I would have been a freshman in high school. Just starting to play guitar myself.

I'd heard a couple of others, but Refugee was the first song by the Heartbreakers that really spoke to me. First of all, it had that sound. That heady mix of cranked-but-not-metal guitars and Hammond B-3 organ. For me, that's a combination that just can't be beat. It's the very best sound in rock and roll. The perfect combination.

Then there's Petty's voice in that song. Nasally, menacing, and cool, all at the same time.

Somewhere, somehow, somebody must have kicked you around some.

I love the way he fit what seems like to too many words into too little space, and somehow it worked perfectly with the simmering tone of the song. And when the chorus hits, Petty showed some real balls and range.

Just perfect.

Rufugee's lyrics were a little abstract, open to interpretation. I always thought it was about emotional pain holding people back in a relationship. But Tom later said that it was about the issues he was having with his record label at the time. No matter. When you can assign your own meaning to lyrics, then the song becomes a lot more personal.

After that, I got familiar with the first two Heartbreakers albums, catching up with the previous minor hits like American Girl, Breakdown, and Listen to Her Heart.

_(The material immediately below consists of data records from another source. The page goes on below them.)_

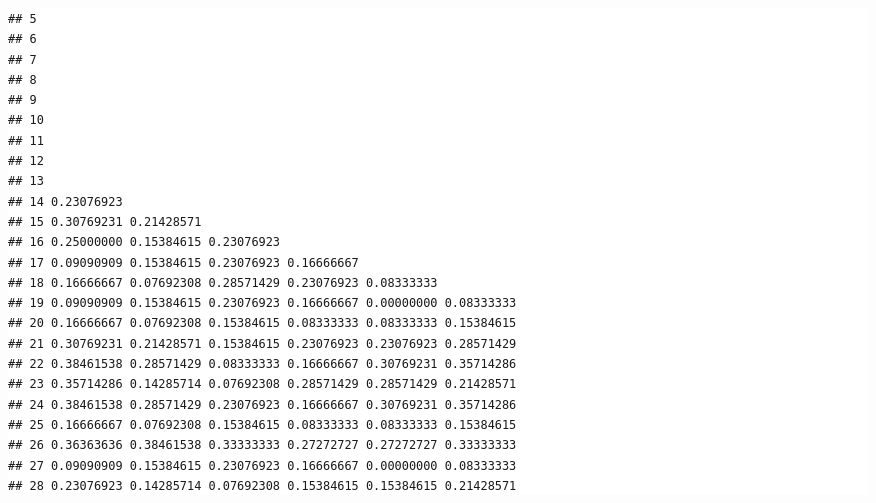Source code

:     ## 5                                                                   
    ## 6                                                                   
    ## 7                                                                   
    ## 8                                                                   
    ## 9                                                                   
    ## 10                                                                  
    ## 11                                                                  
    ## 12                                                                  
    ## 13                                                                  
    ## 14 0.23076923                                                       
    ## 15 0.30769231 0.21428571                                            
    ## 16 0.25000000 0.15384615 0.23076923                                 
    ## 17 0.09090909 0.15384615 0.23076923 0.16666667                      
    ## 18 0.16666667 0.07692308 0.28571429 0.23076923 0.08333333           
    ## 19 0.09090909 0.15384615 0.23076923 0.16666667 0.00000000 0.08333333
    ## 20 0.16666667 0.07692308 0.15384615 0.08333333 0.08333333 0.15384615
    ## 21 0.30769231 0.21428571 0.15384615 0.23076923 0.23076923 0.28571429
    ## 22 0.38461538 0.28571429 0.08333333 0.16666667 0.30769231 0.35714286
    ## 23 0.35714286 0.14285714 0.07692308 0.28571429 0.28571429 0.21428571
    ## 24 0.38461538 0.28571429 0.23076923 0.16666667 0.30769231 0.35714286
    ## 25 0.16666667 0.07692308 0.15384615 0.08333333 0.08333333 0.15384615
    ## 26 0.36363636 0.38461538 0.33333333 0.27272727 0.27272727 0.33333333
    ## 27 0.09090909 0.15384615 0.23076923 0.16666667 0.00000000 0.08333333
    ## 28 0.23076923 0.14285714 0.07692308 0.15384615 0.15384615 0.21428571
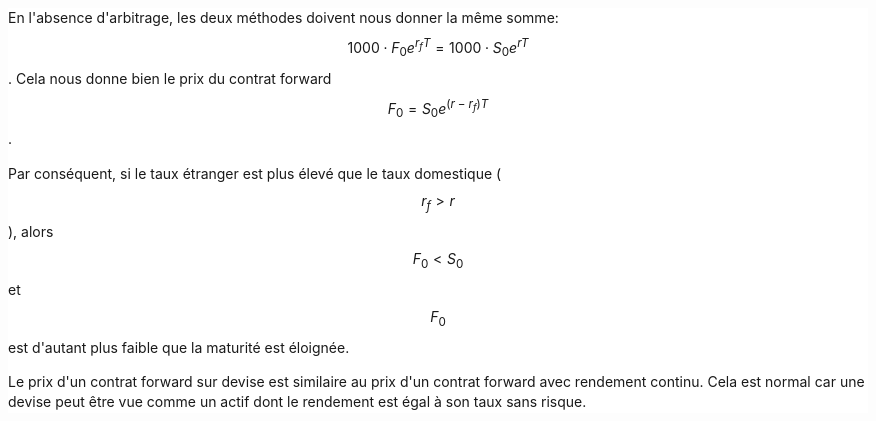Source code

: En l'absence d'arbitrage, les deux méthodes doivent nous donner la même somme: $$1000 \cdot F_0 e^{r_f T} = 1000 \cdot S_0  e^{rT}$$. Cela nous donne bien le prix du contrat forward $$F_0 = S_0 e^{(r - r_f)T}$$.

Par conséquent, si le taux étranger est plus élevé que le taux domestique ($$r_f > r$$), alors $$F_0 < S_0$$ et $$F_0$$ est d'autant plus faible que la maturité est éloignée.

Le prix d'un contrat forward sur devise est similaire au prix d'un contrat forward avec rendement continu. Cela est normal car une devise peut être vue comme un actif dont le rendement est égal à son taux sans risque.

My brother and sister had given me a great musical education. As a small child I grew up listening the Beatles, the Who, Led Zeppelin, the Stones, Creedance Clearwater Revival, the Animals, the Byrds, and so on. As I think about it now, the Heartbreakers were the perfect bridge between these '60s bands I was nurtured on, and what was current at the time I started seeking out my own music to listen to. Their influences – the Byrds, Dylan, British invasion bands, '50s and '60s blues bands – were my influences. But they were adding a contemporary spin on them.

Throughout the '80s, I followed Tom Petty. Hard Promises and Long After Dark were good follow-ups to what they were doing on Damn The Torpedoes. With Dave's Stewart's influence, Southern Accents was a bit of a departure, but a commercially and artistically successful one and I was still into it

Petty lost me a bit when the '90s rolled around. With Into the Great Wide Open, he started singing in a lower register and it wasn't as appealing to me at the time. But there's no doubt that period was still incredibly successful for him, even if I wasn't along for the ride.

I didn't get really plugged back into the Heartbreakers until around 2009 when I joined a Tom Petty tribute band in Austin. I got to play all my old favorites and I came to really appreciate those '90s and 2000s songs as well.

I remember being worried at the time that learning all the songs might wear the magic off them for me. But that didn't happen, thank goodness. In fact, it gave me a new way to appreciate them. I disassembled them, examined every part, and put them back together again. I knew how they worked and they taught me a lot about songwriting and arranging. So in addition to being affected by the songs on an emotional level, I could admire the craftsmanship involved. Especially since he had one of the best backing bands in rock history.

I also got into the lyrics more. Petty was really a remarkable writer. His lyrics were evocative, sometimes even cinematic. But he somehow avoided coming off as pretentious. In fact, his lyrics were very approachable, very "every man". He never condescended, never felt like he had to be overly literal or beat you over the head with it. He learned from the great '60s bands that you can usually say something more effectively by not saying it at all. He had perfect balance between art and accessibility in his lyrics.

The Petty tribute band was such a great experience that a couple weeks ago I auditioned for another Petty tribute band here in North Carolina! I've been enjoying working through the tunes again.

I'm wondering what playing the songs will be like now that he's dead. I expect the experience to be an emotional one for awhile at least. Even though the Beatles are my favorite band, the truth is that I've learned more songs by Tom Petty than any other artist. He has left a particularly indelible mark on me. And he's associated with some of my earliest memories as a rock musician.

His death is a particularly big one, in my reckoning.

I'll miss you Tom. You've meant a lot in my life, and I thank you for the gifts you've left me.